═══ DATA

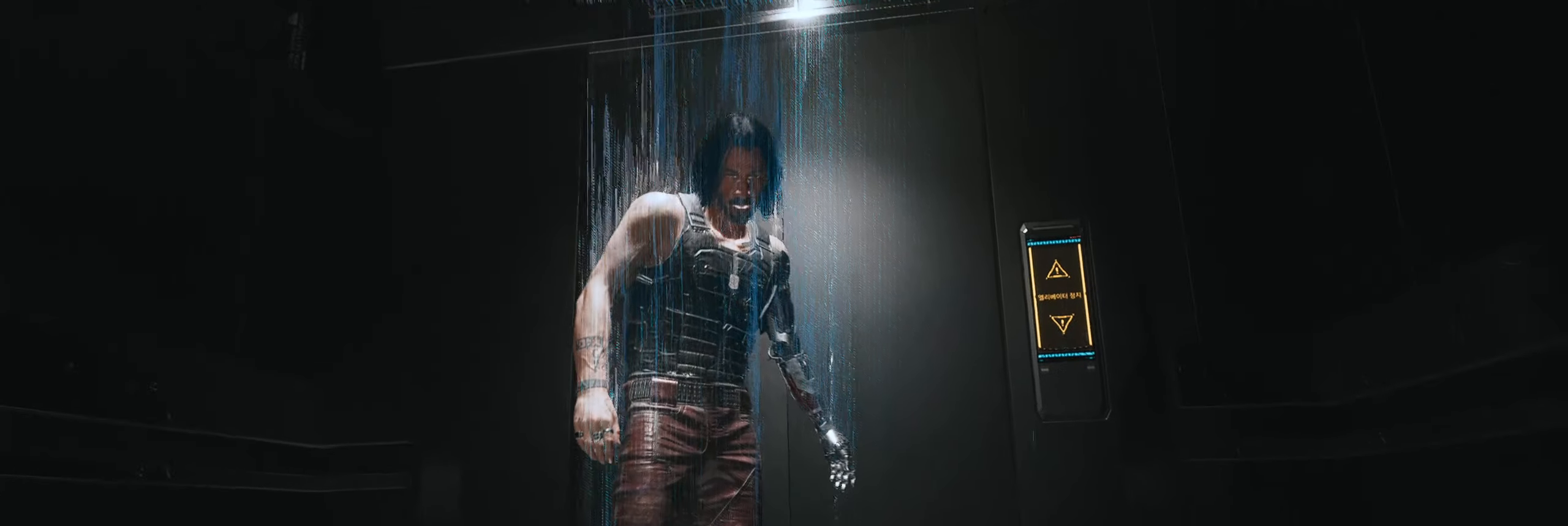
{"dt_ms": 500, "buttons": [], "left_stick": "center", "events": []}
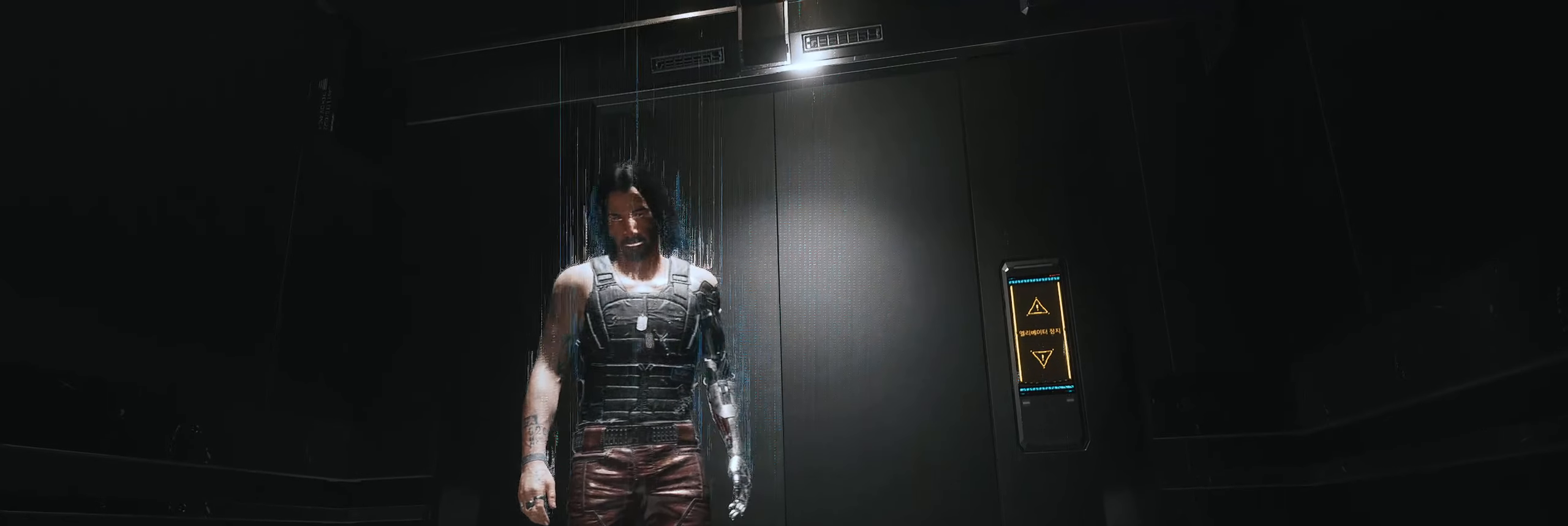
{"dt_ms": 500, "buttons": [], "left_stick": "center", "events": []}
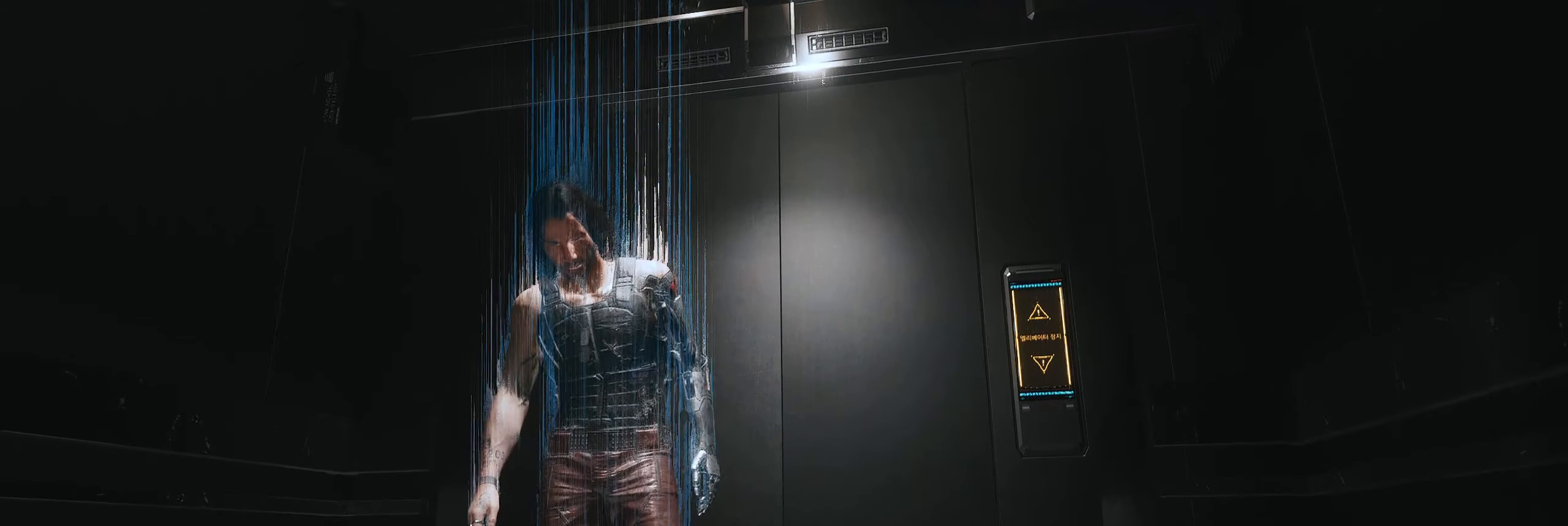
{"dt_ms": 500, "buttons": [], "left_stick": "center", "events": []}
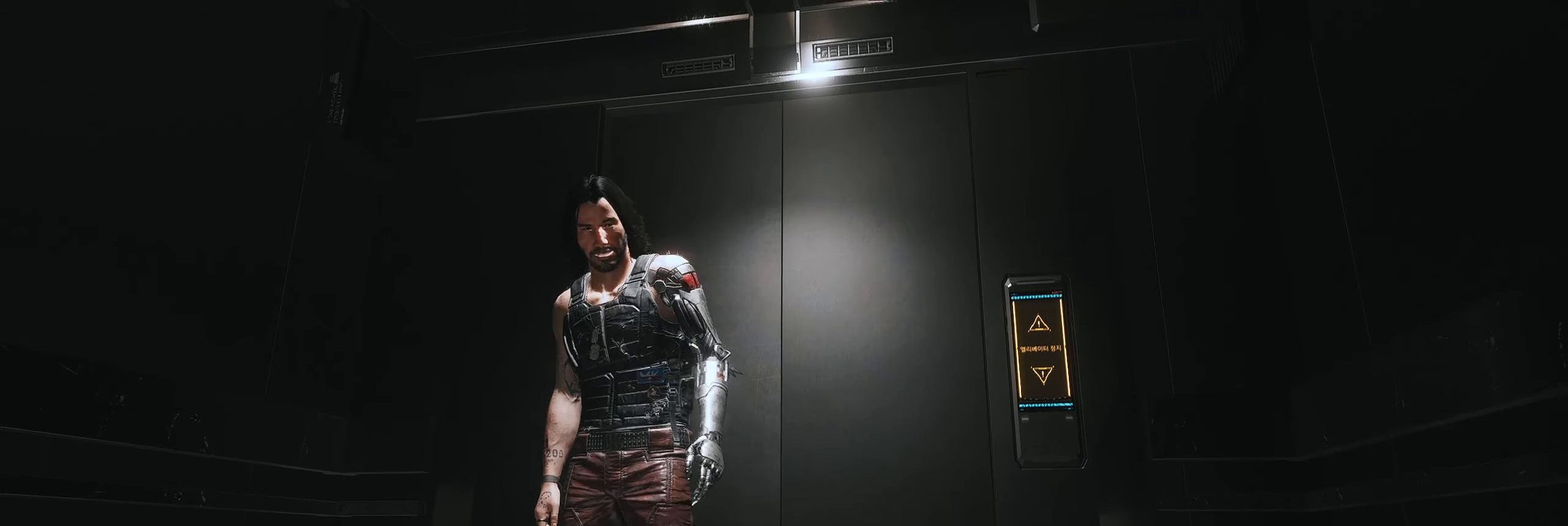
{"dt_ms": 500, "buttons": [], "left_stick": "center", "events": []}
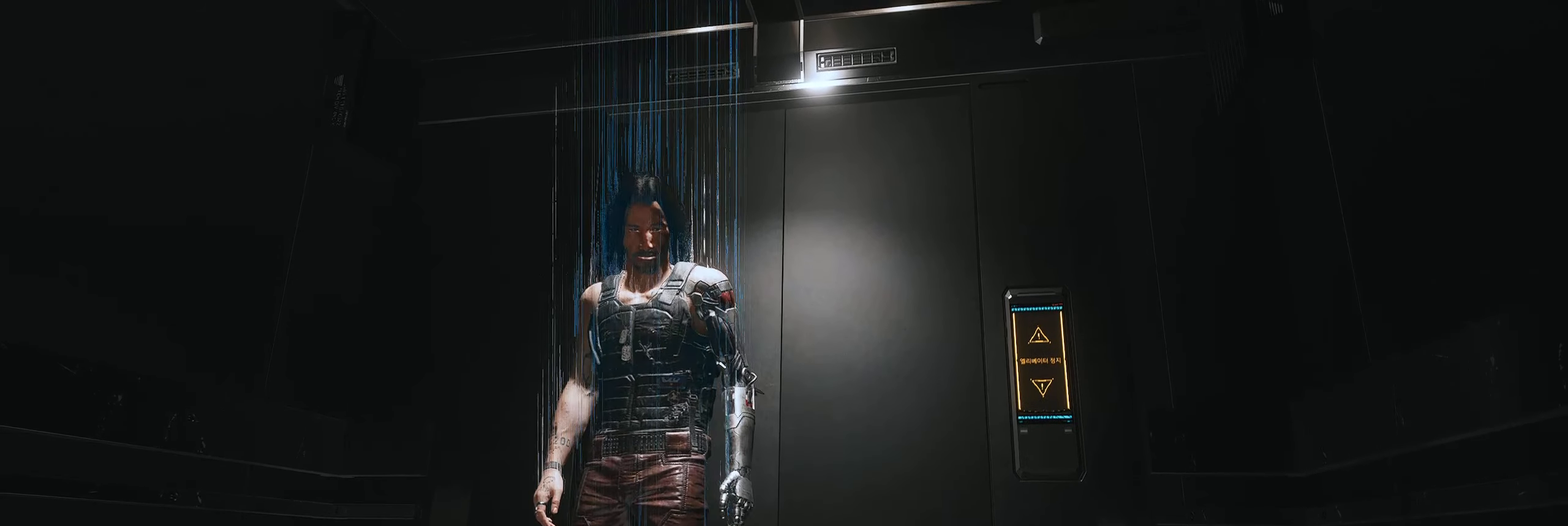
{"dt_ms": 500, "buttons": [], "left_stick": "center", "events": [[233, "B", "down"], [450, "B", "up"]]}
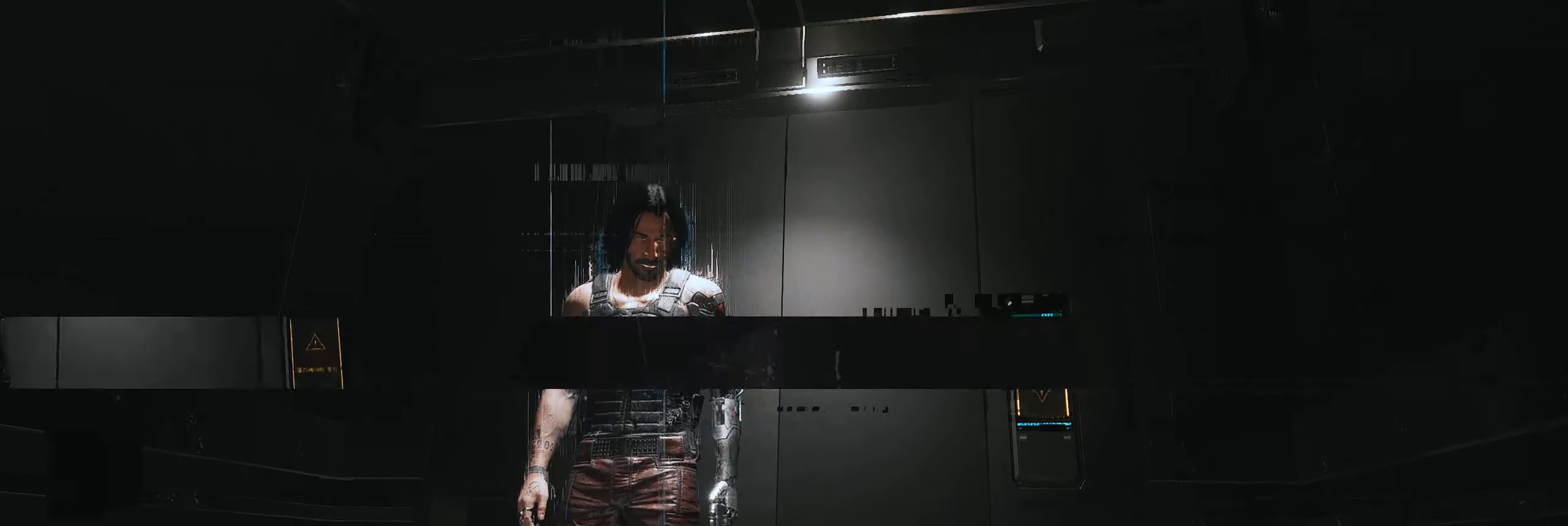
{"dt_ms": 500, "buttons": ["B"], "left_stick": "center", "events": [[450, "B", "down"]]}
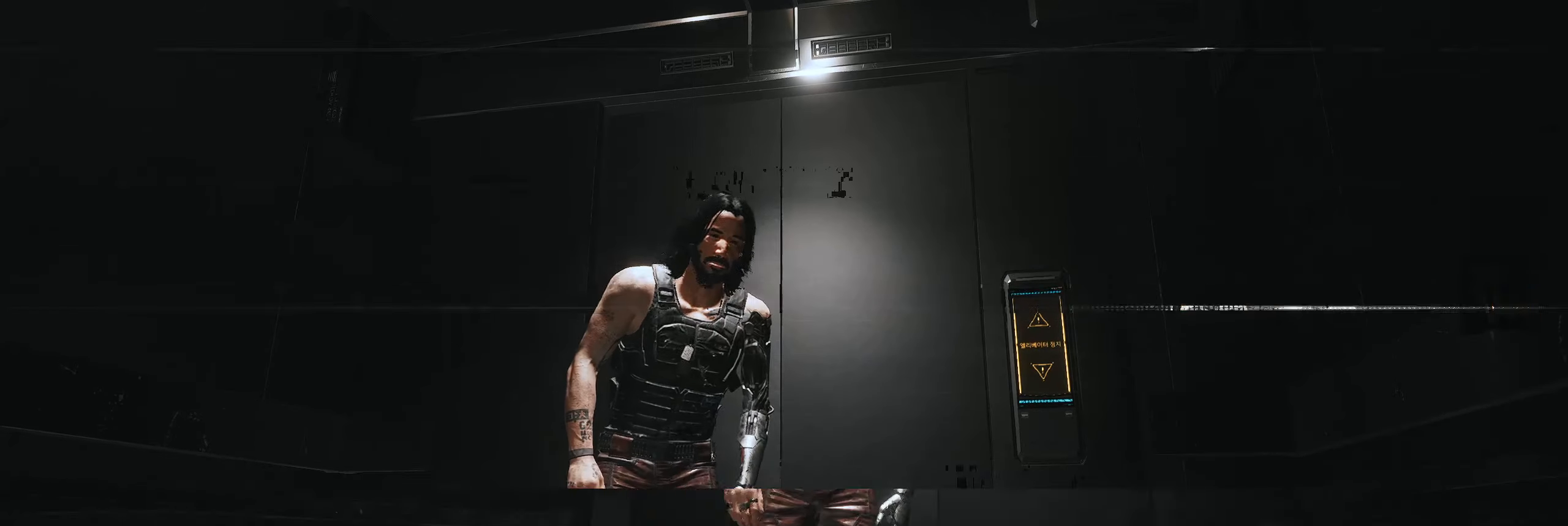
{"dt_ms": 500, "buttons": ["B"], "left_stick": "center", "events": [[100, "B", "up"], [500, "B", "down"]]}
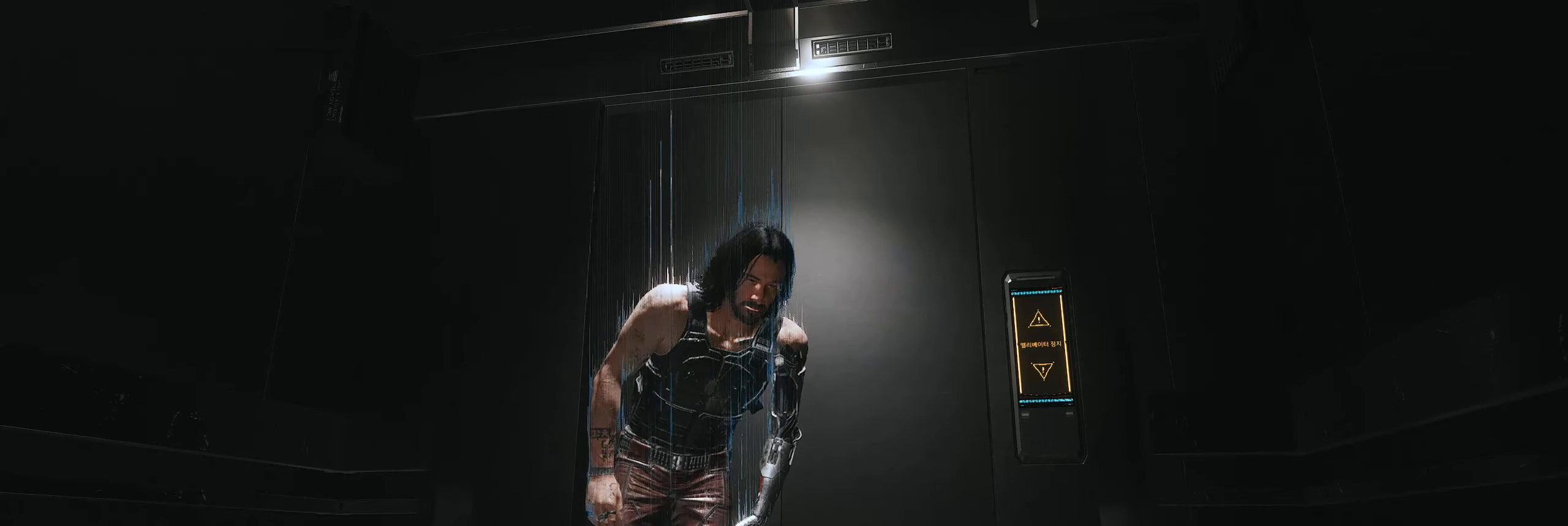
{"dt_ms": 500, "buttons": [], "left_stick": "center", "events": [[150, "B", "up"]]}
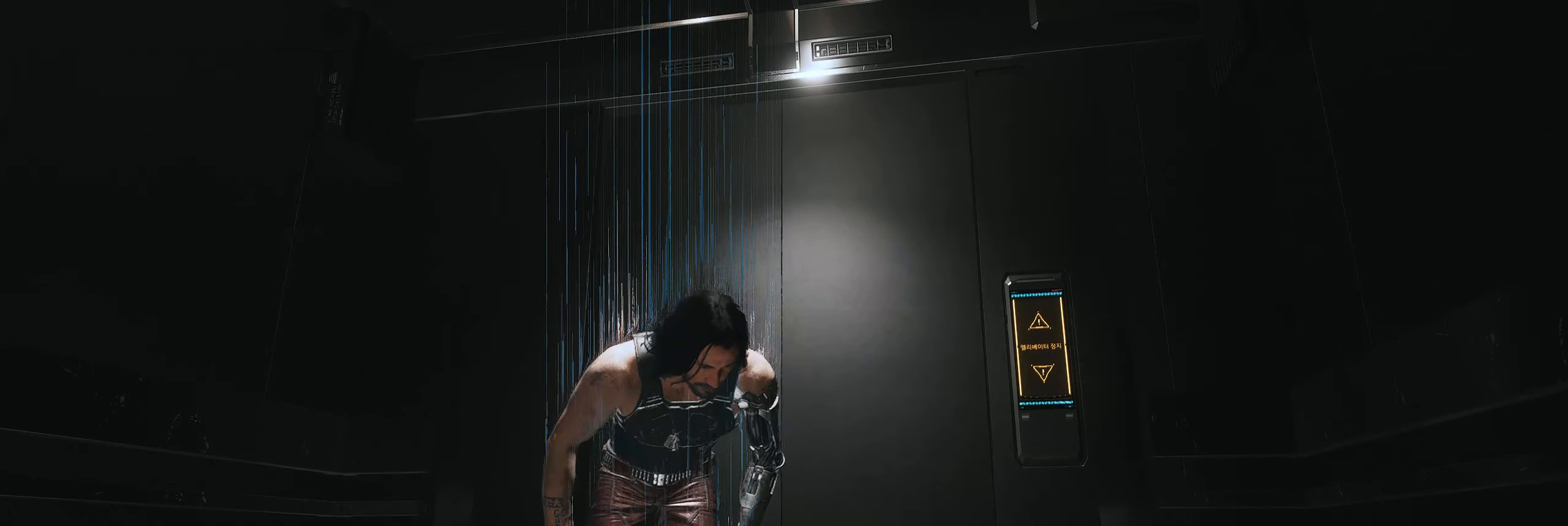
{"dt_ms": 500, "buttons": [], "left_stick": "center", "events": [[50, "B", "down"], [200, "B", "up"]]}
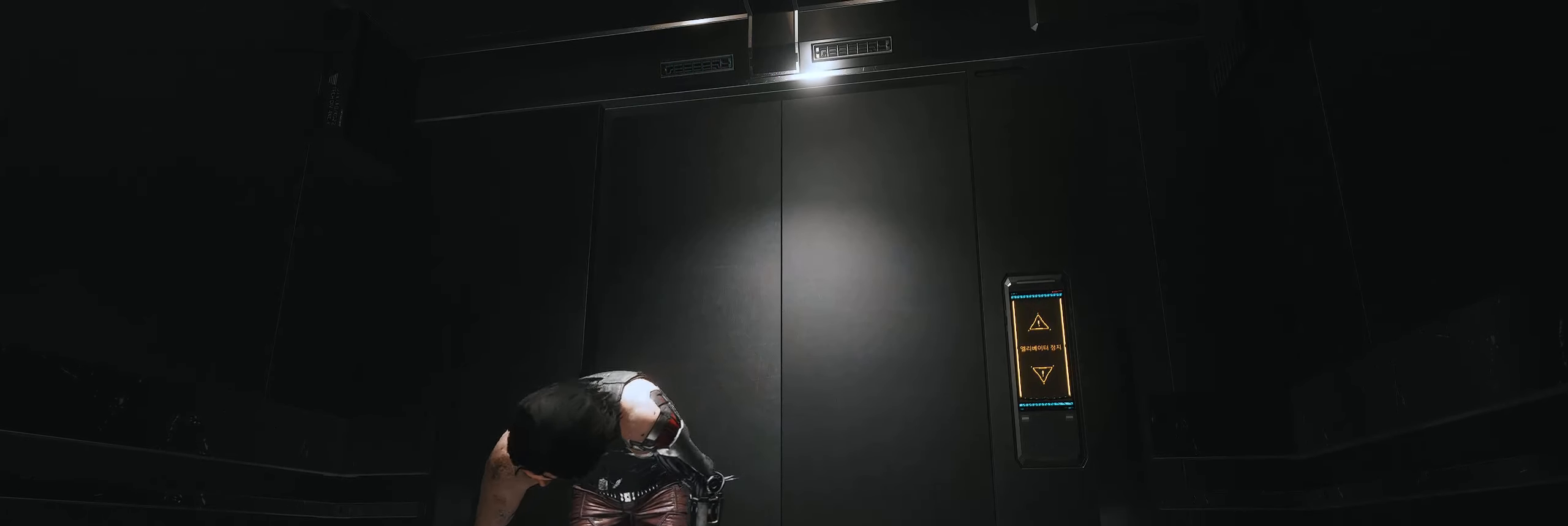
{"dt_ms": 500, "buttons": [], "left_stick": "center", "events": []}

══════

WORK REQUIRED: Tell how many lines of the records above hold the string "down". Give no other text.

ANSWER FOR THIS EXERCISE: 4